> Extract provided
◇ ◇ ◇
Tetrahedral nanoparticles can self-assemble into quasicrystals, researchers have been surprised to discover. The mesmerising structures are the first quasicrystals containing just one component – although their existence was predicted in computational simulations almost a decade ago.
Unlike in traditional crystals, the ordered patterns in quasicrystals don’t repeat regularly in all directions. When Dan Shechtman discovered quasicrystals in the early 1980s, the idea of such non-periodic crystals was so outrageous that many scientists flat-out denied their existence – chemistry giant Linus Pauling even called Shechtman a ‘quasi-scientist’. It took Shechtman – who later received the Nobel prize for his work – several years to convince the scientific community that they were real.
Today, quasicrystals have become part of science’s vocabulary. Most are metal alloys, such as aluminium–copper–iron icosahedrite, and all have at least two ingredients. But in 2009, computer simulations indicated that single-component quasicrystals might exist too.
Ou Chen from Brown University, US, and his team have now created the first such one-component quasicrystal from tetrahedral nanoparticles. The particles are made of wurtzite (zinc iron sulfide) covered with oleic acid on three sides and with octadecylphosphonic acid on the remaining side.
Floating on top of ethylene glycol, the nanoparticles self-organise into a superlattice with decagons, 10-sided polygons, as the primary structural unit. Such 10-fold rotational symmetry is only possible in quasicrystals.
What makes the quasicrystalline lattice possible are the nanoparticles’ soft edges. It allows them to also make smaller polygons with five to nine sides, which fill the spaces between the decagons. This flexible polygon tiling rule, the researchers write, could help others create one-ingredient quasicrystals.
Y Nagaoka et al, Science, 2018, 362, 1396 (DOI: 10.1126/science.aav0790)
◇ ◇ ◇
> Exercise requirements
a – From the quasicrystal article, reproduce the passage starting with "Unlike in traditional" and going on through "they were real.".
b – List every person named in the quasicrystal article.
◇ ◇ ◇
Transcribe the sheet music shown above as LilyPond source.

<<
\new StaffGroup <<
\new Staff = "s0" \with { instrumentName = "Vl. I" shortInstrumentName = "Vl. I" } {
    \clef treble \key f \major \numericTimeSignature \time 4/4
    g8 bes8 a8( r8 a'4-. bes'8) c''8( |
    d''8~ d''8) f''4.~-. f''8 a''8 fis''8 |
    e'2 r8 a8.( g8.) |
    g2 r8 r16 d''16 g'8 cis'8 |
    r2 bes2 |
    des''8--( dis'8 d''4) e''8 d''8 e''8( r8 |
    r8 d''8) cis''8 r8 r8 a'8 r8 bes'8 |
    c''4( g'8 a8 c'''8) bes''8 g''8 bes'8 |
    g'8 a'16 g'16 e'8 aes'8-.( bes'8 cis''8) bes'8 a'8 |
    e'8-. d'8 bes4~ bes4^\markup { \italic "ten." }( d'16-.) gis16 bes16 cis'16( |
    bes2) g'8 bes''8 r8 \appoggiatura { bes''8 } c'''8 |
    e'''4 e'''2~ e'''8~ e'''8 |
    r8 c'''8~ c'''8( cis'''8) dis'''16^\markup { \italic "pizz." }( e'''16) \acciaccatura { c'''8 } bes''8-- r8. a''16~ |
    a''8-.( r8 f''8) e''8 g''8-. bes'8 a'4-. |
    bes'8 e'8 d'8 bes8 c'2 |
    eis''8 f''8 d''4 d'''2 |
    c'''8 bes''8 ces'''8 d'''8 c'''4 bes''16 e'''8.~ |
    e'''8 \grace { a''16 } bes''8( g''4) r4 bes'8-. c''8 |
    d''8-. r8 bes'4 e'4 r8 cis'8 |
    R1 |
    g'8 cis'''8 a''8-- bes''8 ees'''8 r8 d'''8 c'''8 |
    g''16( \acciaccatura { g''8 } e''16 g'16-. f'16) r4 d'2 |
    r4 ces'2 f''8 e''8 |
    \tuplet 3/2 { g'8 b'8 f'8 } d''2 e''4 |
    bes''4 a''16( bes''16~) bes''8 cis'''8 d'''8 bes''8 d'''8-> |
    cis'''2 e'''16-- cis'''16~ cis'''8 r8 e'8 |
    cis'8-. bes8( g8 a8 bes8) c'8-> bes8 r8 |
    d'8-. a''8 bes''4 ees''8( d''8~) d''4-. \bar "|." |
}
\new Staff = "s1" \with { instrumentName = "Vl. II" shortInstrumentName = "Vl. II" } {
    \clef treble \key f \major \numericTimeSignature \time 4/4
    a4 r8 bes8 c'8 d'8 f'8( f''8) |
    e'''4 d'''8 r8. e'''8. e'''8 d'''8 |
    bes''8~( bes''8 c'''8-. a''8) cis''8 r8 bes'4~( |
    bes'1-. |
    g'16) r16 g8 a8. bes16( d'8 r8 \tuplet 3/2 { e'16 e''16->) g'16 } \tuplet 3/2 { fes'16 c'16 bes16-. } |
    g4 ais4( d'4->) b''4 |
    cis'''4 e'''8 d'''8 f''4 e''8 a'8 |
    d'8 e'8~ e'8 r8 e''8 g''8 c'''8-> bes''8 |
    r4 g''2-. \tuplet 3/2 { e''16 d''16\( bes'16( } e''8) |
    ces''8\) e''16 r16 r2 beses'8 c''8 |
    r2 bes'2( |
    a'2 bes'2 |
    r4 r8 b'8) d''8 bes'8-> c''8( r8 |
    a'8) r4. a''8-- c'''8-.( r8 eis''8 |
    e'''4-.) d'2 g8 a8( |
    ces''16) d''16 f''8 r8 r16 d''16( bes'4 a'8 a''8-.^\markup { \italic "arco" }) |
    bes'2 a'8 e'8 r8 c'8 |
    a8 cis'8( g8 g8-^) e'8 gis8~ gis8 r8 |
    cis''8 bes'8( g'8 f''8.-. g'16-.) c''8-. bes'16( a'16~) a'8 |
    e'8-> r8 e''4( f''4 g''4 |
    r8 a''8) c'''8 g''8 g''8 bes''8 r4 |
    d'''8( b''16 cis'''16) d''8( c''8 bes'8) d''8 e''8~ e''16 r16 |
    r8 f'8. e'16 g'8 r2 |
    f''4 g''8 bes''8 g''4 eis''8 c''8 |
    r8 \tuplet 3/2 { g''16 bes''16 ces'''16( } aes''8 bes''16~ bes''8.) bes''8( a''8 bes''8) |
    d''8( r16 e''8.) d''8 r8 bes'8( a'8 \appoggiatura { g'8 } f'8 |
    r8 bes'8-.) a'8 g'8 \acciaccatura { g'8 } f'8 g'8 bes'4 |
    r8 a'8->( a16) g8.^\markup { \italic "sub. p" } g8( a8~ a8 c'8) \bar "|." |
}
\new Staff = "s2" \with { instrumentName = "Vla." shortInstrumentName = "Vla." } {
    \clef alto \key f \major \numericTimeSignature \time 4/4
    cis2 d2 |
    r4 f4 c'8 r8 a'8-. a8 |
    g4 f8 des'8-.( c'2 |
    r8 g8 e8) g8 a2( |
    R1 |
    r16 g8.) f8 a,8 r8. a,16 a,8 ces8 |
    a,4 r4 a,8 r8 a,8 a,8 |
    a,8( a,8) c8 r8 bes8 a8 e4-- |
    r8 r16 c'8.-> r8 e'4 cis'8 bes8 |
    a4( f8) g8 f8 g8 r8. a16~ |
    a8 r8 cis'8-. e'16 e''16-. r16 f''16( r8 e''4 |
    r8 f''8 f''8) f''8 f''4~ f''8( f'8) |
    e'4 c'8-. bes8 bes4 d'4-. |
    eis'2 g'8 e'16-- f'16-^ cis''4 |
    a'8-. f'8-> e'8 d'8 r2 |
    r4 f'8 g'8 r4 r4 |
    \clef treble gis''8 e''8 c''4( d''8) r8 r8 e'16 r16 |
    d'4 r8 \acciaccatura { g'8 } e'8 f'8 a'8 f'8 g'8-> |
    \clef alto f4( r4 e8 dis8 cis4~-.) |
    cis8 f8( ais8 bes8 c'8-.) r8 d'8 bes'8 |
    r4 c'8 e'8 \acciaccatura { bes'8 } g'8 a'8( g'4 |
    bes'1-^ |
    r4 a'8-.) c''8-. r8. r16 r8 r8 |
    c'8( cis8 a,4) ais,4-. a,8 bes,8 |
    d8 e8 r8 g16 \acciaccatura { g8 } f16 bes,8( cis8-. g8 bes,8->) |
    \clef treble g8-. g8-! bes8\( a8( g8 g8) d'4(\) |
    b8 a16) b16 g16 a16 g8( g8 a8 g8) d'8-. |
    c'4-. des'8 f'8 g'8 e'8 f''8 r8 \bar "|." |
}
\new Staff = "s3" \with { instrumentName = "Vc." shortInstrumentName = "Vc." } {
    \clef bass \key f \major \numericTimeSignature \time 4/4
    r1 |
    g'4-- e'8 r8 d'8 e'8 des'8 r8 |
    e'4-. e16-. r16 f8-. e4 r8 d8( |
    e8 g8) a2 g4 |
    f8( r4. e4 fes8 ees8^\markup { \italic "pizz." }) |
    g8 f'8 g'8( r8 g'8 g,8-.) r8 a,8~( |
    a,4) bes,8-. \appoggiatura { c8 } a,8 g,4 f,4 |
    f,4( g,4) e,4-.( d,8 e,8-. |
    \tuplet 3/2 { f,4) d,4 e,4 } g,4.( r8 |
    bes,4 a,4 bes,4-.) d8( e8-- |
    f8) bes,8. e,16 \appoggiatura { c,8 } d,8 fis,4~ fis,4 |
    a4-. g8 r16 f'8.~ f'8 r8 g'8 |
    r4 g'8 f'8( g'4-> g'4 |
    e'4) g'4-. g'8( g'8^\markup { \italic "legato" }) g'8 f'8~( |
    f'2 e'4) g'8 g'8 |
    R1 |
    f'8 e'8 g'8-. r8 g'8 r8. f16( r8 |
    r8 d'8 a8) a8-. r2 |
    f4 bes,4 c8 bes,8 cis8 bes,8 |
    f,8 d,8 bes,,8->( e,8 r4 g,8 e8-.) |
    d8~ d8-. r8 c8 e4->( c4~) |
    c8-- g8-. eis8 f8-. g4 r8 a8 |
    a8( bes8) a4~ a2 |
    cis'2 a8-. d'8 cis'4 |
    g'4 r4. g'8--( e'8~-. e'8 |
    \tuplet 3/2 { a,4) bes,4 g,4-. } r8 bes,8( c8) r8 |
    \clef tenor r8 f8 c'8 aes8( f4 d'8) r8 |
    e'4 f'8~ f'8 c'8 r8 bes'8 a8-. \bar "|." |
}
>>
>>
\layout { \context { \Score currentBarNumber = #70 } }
◇ ◇ ◇
> Answers below
a –
Unlike in traditional crystals, the ordered patterns in quasicrystals don’t repeat regularly in all directions. When Dan Shechtman discovered quasicrystals in the early 1980s, the idea of such non-periodic crystals was so outrageous that many scientists flat-out denied their existence – chemistry giant Linus Pauling even called Shechtman a ‘quasi-scientist’. It took Shechtman – who later received the Nobel prize for his work – several years to convince the scientific community that they were real.

b –
Dan Shechtman
Linus Pauling
Ou Chen
Y Nagaoka